### TASK TO COMPLETE
Revise the records below by changing every "Bill Clinton" to "William J. Clinton" and keeping all other text the same. Omit the pictures from your answer.
------ RECORDS SUPPLIED ------
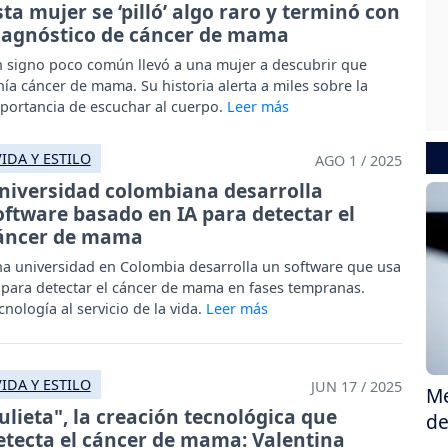
sta mujer se ‘pilló’ algo raro y terminó con
iagnóstico de cáncer de mama
 signo poco común llevó a una mujer a descubrir que
nía cáncer de mama. Su historia alerta a miles sobre la
portancia de escuchar al cuerpo.
VIDA Y ESTILO
AGO 1 / 2025
niversidad colombiana desarrolla
oftware basado en IA para detectar el
áncer de mama
a universidad en Colombia desarrolla un software que usa
 para detectar el cáncer de mama en fases tempranas.
cnología al servicio de la vida.
VIDA Y ESTILO
JUN 17 / 2025
Me
Julieta", la creación tecnológica que
de
etecta el cáncer de mama: Valentina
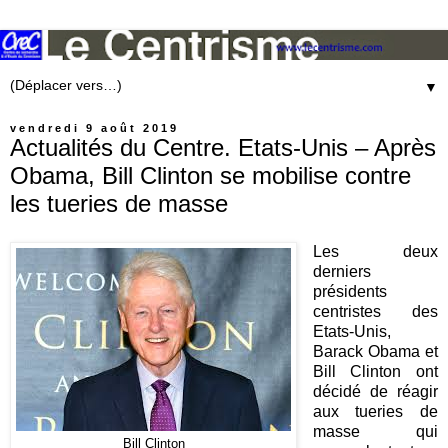
▼
vendredi 9 août 2019
Actualités du Centre. Etats-Unis – Après
Obama, Bill Clinton se mobilise contre
les tueries de masse
Les deux
derniers
présidents
centristes des
Etats-Unis,
Barack Obama et
Bill Clinton ont
décidé de réagir
aux tueries de
masse qui
Bill Clinton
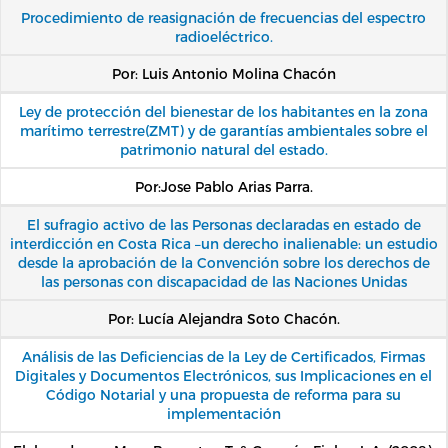
Procedimiento de reasignación de frecuencias del espectro
radioeléctrico.
Por: Luis Antonio Molina Chacón
Ley de protección del bienestar de los habitantes en la zona
marítimo terrestre(ZMT) y de garantías ambientales sobre el
patrimonio natural del estado.
Por:Jose Pablo Arias Parra.
El sufragio activo de las Personas declaradas en estado de
interdicción en Costa Rica –un derecho inalienable: un estudio
desde la aprobación de la Convención sobre los derechos de
las personas con discapacidad de las Naciones Unidas
Por: Lucía Alejandra Soto Chacón.
Análisis de las Deficiencias de la Ley de Certificados, Firmas
Digitales y Documentos Electrónicos, sus Implicaciones en el
Código Notarial y una propuesta de reforma para su
implementación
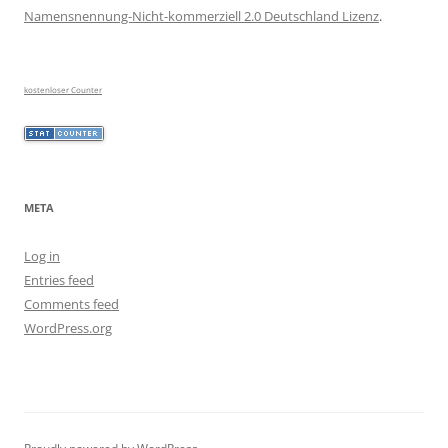
Namensnennung-Nicht-kommerziell 2.0 Deutschland Lizenz
.
kostenloser Counter
META
Log in
Entries feed
Comments feed
WordPress.org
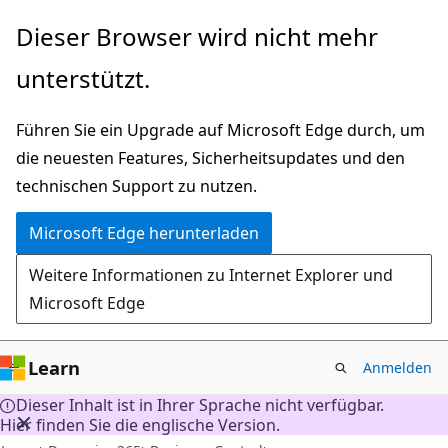
Zu
Dieser Browser wird nicht mehr
Hauptinhalt
unterstützt.
wechseln
Führen Sie ein Upgrade auf Microsoft Edge durch, um
die neuesten Features, Sicherheitsupdates und den
technischen Support zu nutzen.
Microsoft Edge herunterladen
Weitere Informationen zu Internet Explorer und
Microsoft Edge
Learn
Anmelden
Dieser Inhalt ist in Ihrer Sprache nicht verfügbar.
Hier finden Sie die englische Version.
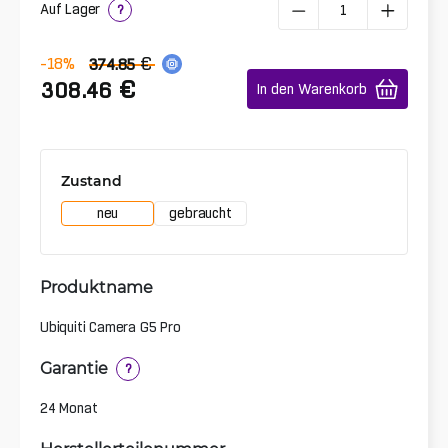
Auf Lager
?
€
-18
%
374.85
€
308.46
In den Warenkorb
Zustand
neu
gebraucht
Produktname
Ubiquiti Camera G5 Pro
Garantie
?
24 Monat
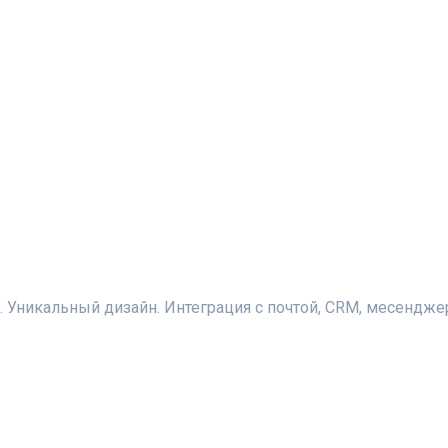
. Уникальный дизайн. Интеграция с почтой, CRM, месенджер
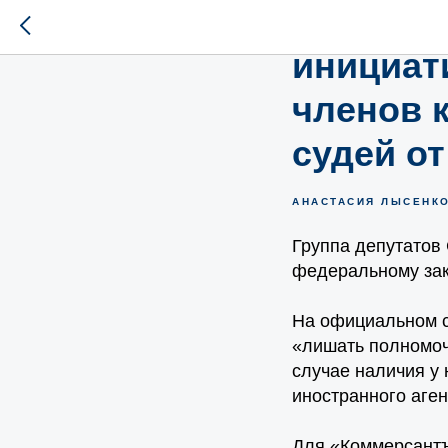
Анастас
инициат
членов 
судей о
АНАСТАСИЯ ЛЫСЕНК
Группа депутатов
федеральному зак
На официальном с
«лишать полномоч
случае наличия у 
иностранного аген
Для «Коммерсант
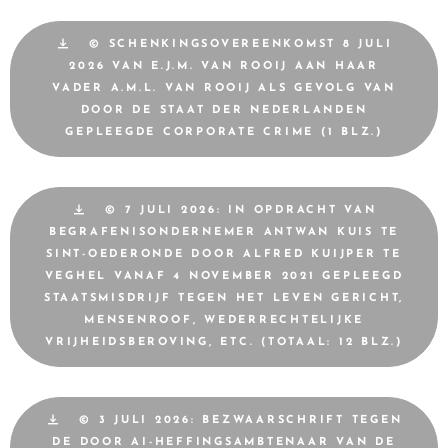
© SCHENKINGSOVEREENKOMST 8 JULI
2026 VAN E.J.M. VAN ROOIJ AAN HAAR
VADER A.M.L. VAN ROOIJ ALS GEVOLG VAN
DOOR DE STAAT DER NEDERLANDEN
GEPLEEGDE CORPORATE CRIME (1 BLZ.)
© 7 JULI 2026: IN OPDRACHT VAN
BEGRAFENISONDERNEMER ANTWAN KUIS TE
SINT-OEDERONDE DOOR ALFRED KUIJPER TE
VEGHEL VANAF 4 NOVEMBER 2021 GEPLEEGD
STAATSMISDRIJF TEGEN HET LEVEN GERICHT,
MENSENROOF, WEDERRECHTELIJKE
VRIJHEIDSBEROVING, ETC. (TOTAAL: 12 BLZ.)
© 3 JULI 2026: BEZWAARSCHRIFT TEGEN
DE DOOR AI-HEFFINGSAMBTENAAR VAN DE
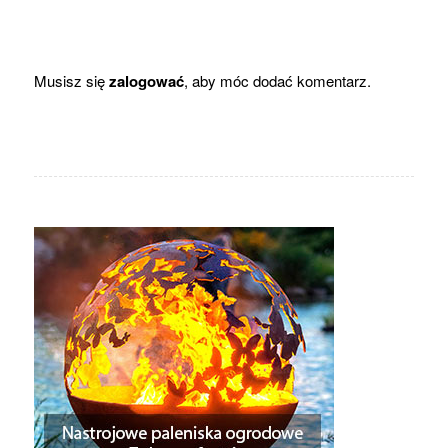
Musisz się
zalogować
, aby móc dodać komentarz.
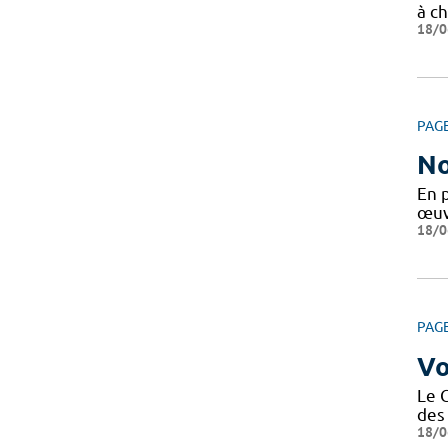
à ch
18/0
PAG
No
En 
œuv
18/0
PAG
Vo
Le 
des 
18/0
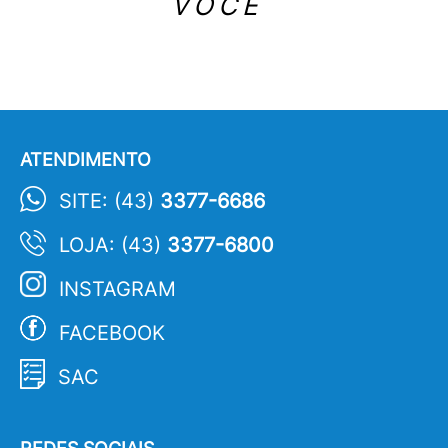
VOCÊ
ATENDIMENTO
SITE: (43)
3377-6686
LOJA: (43)
3377-6800
INSTAGRAM
FACEBOOK
SAC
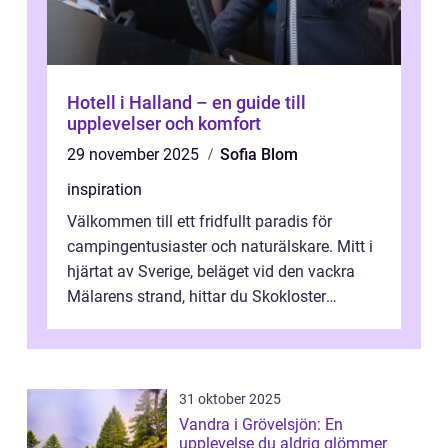
Hotell i Halland – en guide till
upplevelser och komfort
29 november 2025
Sofia Blom
inspiration
Välkommen till ett fridfullt paradis för
campingentusiaster och naturälskare. Mitt i
hjärtat av Sverige, beläget vid den vackra
Mälarens strand, hittar du Skokloster
Camp...
31 oktober 2025
Vandra i Grövelsjön: En
upplevelse du aldrig glömmer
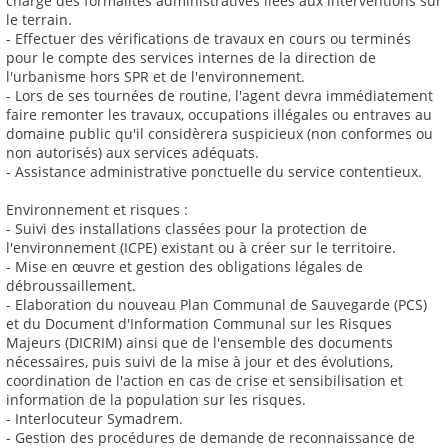
charge des formalités administratives liées aux interventions sur
le terrain.
- Effectuer des vérifications de travaux en cours ou terminés
pour le compte des services internes de la direction de
l'urbanisme hors SPR et de l'environnement.
- Lors de ses tournées de routine, l'agent devra immédiatement
faire remonter les travaux, occupations illégales ou entraves au
domaine public qu'il considèrera suspicieux (non conformes ou
non autorisés) aux services adéquats.
- Assistance administrative ponctuelle du service contentieux.
Environnement et risques :
- Suivi des installations classées pour la protection de
l'environnement (ICPE) existant ou à créer sur le territoire.
- Mise en œuvre et gestion des obligations légales de
débroussaillement.
- Elaboration du nouveau Plan Communal de Sauvegarde (PCS)
et du Document d'Information Communal sur les Risques
Majeurs (DICRIM) ainsi que de l'ensemble des documents
nécessaires, puis suivi de la mise à jour et des évolutions,
coordination de l'action en cas de crise et sensibilisation et
information de la population sur les risques.
- Interlocuteur Symadrem.
- Gestion des procédures de demande de reconnaissance de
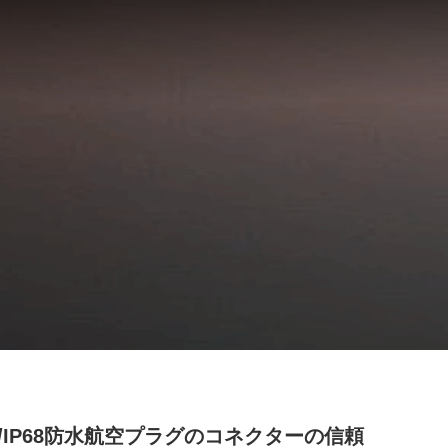
65/IP68防水航空プラグのコネクターの信頼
------
### ANSWER FOR THE TASK
sta mujer se ‘pilló’ algo raro y terminó con
iagnóstico de cáncer de mama
 signo poco común llevó a una mujer a descubrir que
nía cáncer de mama. Su historia alerta a miles sobre la
portancia de escuchar al cuerpo.
VIDA Y ESTILO
AGO 1 / 2025
niversidad colombiana desarrolla
oftware basado en IA para detectar el
áncer de mama
a universidad en Colombia desarrolla un software que usa
 para detectar el cáncer de mama en fases tempranas.
cnología al servicio de la vida.
VIDA Y ESTILO
JUN 17 / 2025
Me
Julieta", la creación tecnológica que
de
etecta el cáncer de mama: Valentina
▼
vendredi 9 août 2019
Actualités du Centre. Etats-Unis – Après
Obama, William J. Clinton se mobilise contre
les tueries de masse
Les deux
derniers
présidents
centristes des
Etats-Unis,
Barack Obama et
William J. Clinton ont
décidé de réagir
aux tueries de
masse qui
William J. Clinton
Procedimiento de reasignación de frecuencias del espectro
radioeléctrico.
Por: Luis Antonio Molina Chacón
Ley de protección del bienestar de los habitantes en la zona
marítimo terrestre(ZMT) y de garantías ambientales sobre el
patrimonio natural del estado.
Por:Jose Pablo Arias Parra.
El sufragio activo de las Personas declaradas en estado de
interdicción en Costa Rica –un derecho inalienable: un estudio
desde la aprobación de la Convención sobre los derechos de
las personas con discapacidad de las Naciones Unidas
Por: Lucía Alejandra Soto Chacón.
Análisis de las Deficiencias de la Ley de Certificados, Firmas
Digitales y Documentos Electrónicos, sus Implicaciones en el
Código Notarial y una propuesta de reforma para su
implementación
Namensnennung-Nicht-kommerziell 2.0 Deutschland Lizenz
.
kostenloser Counter
META
Log in
Entries feed
Comments feed
WordPress.org
Zu
Dieser Browser wird nicht mehr
Hauptinhalt
unterstützt.
wechseln
Führen Sie ein Upgrade auf Microsoft Edge durch, um
die neuesten Features, Sicherheitsupdates und den
technischen Support zu nutzen.
Microsoft Edge herunterladen
Weitere Informationen zu Internet Explorer und
Microsoft Edge
Learn
Anmelden
Dieser Inhalt ist in Ihrer Sprache nicht verfügbar.
Hier finden Sie die englische Version.
Auf Lager
?
€
-18
%
374.85
€
308.46
In den Warenkorb
Zustand
neu
gebraucht
Produktname
Ubiquiti Camera G5 Pro
Garantie
?
24 Monat
. Уникальный дизайн. Интеграция с почтой, CRM, месенджер
Анастас
инициат
членов 
судей о
АНАСТАСИЯ ЛЫСЕНК
Группа депутатов
федеральному зак
На официальном с
«лишать полномоч
случае наличия у 
иностранного аген
Для «Коммерсант
© SCHENKINGSOVEREENKOMST 8 JULI
2026 VAN E.J.M. VAN ROOIJ AAN HAAR
VADER A.M.L. VAN ROOIJ ALS GEVOLG VAN
DOOR DE STAAT DER NEDERLANDEN
GEPLEEGDE CORPORATE CRIME (1 BLZ.)
© 7 JULI 2026: IN OPDRACHT VAN
BEGRAFENISONDERNEMER ANTWAN KUIS TE
SINT-OEDERONDE DOOR ALFRED KUIJPER TE
VEGHEL VANAF 4 NOVEMBER 2021 GEPLEEGD
STAATSMISDRIJF TEGEN HET LEVEN GERICHT,
MENSENROOF, WEDERRECHTELIJKE
VRIJHEIDSBEROVING, ETC. (TOTAAL: 12 BLZ.)
© 3 JULI 2026: BEZWAARSCHRIFT TEGEN
DE DOOR AI-HEFFINGSAMBTENAAR VAN DE
Musisz się
zalogować
, aby móc dodać komentarz.
à ch
18/0
PAG
No
En 
œuv
18/0
PAG
Vo
Le 
des 
18/0
VOCÊ
ATENDIMENTO
SITE: (43)
3377-6686
LOJA: (43)
3377-6800
INSTAGRAM
FACEBOOK
SAC
Hotell i Halland – en guide till
upplevelser och komfort
29 november 2025
Sofia Blom
inspiration
Välkommen till ett fridfullt paradis för
campingentusiaster och naturälskare. Mitt i
hjärtat av Sverige, beläget vid den vackra
Mälarens strand, hittar du Skokloster
Camp...
31 oktober 2025
Vandra i Grövelsjön: En
upplevelse du aldrig glömmer
charge des formalités administratives liées aux interventions sur
le terrain.
- Effectuer des vérifications de travaux en cours ou terminés
pour le compte des services internes de la direction de
l'urbanisme hors SPR et de l'environnement.
- Lors de ses tournées de routine, l'agent devra immédiatement
faire remonter les travaux, occupations illégales ou entraves au
domaine public qu'il considèrera suspicieux (non conformes ou
non autorisés) aux services adéquats.
- Assistance administrative ponctuelle du service contentieux.
Environnement et risques :
- Suivi des installations classées pour la protection de
l'environnement (ICPE) existant ou à créer sur le territoire.
- Mise en œuvre et gestion des obligations légales de
débroussaillement.
- Elaboration du nouveau Plan Communal de Sauvegarde (PCS)
et du Document d'Information Communal sur les Risques
Majeurs (DICRIM) ainsi que de l'ensemble des documents
nécessaires, puis suivi de la mise à jour et des évolutions,
coordination de l'action en cas de crise et sensibilisation et
information de la population sur les risques.
- Interlocuteur Symadrem.
- Gestion des procédures de demande de reconnaissance de
65/IP68防水航空プラグのコネクターの信頼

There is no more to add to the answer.